**WHAT THIS TASK INVOLVES**
Reproduce, word for word, the section of the records that opens with the line containing "ТУ 32.99.11-00398894957-2022" and closes with the line containing "Síguenos en Facebook", including both of those lines. Give only that section.

╭─ RECORDS FOR THIS EXERCISE

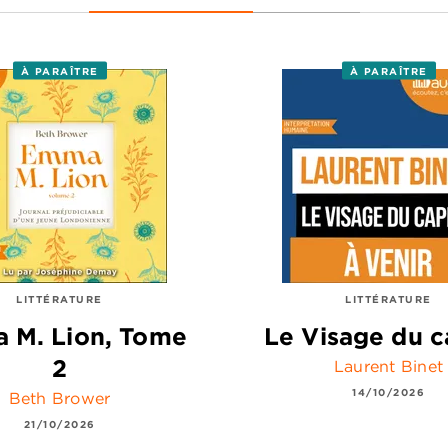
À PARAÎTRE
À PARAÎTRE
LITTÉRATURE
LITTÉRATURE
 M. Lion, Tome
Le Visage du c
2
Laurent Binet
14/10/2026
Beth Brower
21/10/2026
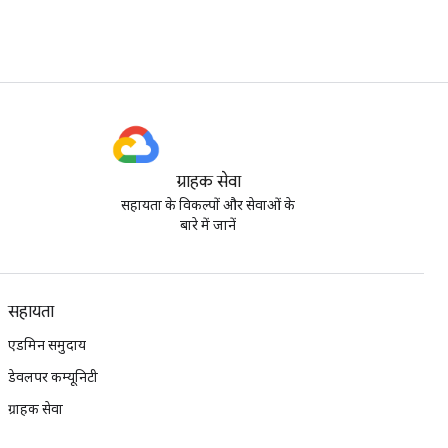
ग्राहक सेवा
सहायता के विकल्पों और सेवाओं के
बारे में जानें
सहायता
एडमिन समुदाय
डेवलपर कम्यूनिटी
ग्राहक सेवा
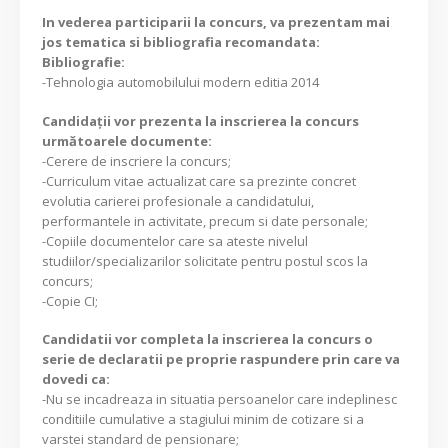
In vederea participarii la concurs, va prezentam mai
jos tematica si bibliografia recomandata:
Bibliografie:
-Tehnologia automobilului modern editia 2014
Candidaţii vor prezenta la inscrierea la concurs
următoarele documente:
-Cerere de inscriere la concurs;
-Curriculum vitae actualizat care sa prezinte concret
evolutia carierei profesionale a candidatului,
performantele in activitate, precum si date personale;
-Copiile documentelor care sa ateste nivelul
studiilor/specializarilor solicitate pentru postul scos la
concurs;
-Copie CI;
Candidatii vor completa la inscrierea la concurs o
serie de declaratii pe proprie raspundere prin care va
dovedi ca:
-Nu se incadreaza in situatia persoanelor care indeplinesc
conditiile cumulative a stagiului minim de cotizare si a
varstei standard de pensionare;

╰─
╭─ RECORDS FOR THIS EXERCISE

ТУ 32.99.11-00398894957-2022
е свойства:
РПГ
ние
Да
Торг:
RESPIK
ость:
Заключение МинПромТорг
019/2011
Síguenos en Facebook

╰─
╭─ RECORDS FOR THIS EXERCISE

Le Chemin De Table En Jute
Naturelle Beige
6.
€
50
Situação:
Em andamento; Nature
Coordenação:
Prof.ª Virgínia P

╰─

**ANSWER TO THIS TASK**
ТУ 32.99.11-00398894957-2022
е свойства:
РПГ
ние
Да
Торг:
RESPIK
ость:
Заключение МинПромТорг
019/2011
Síguenos en Facebook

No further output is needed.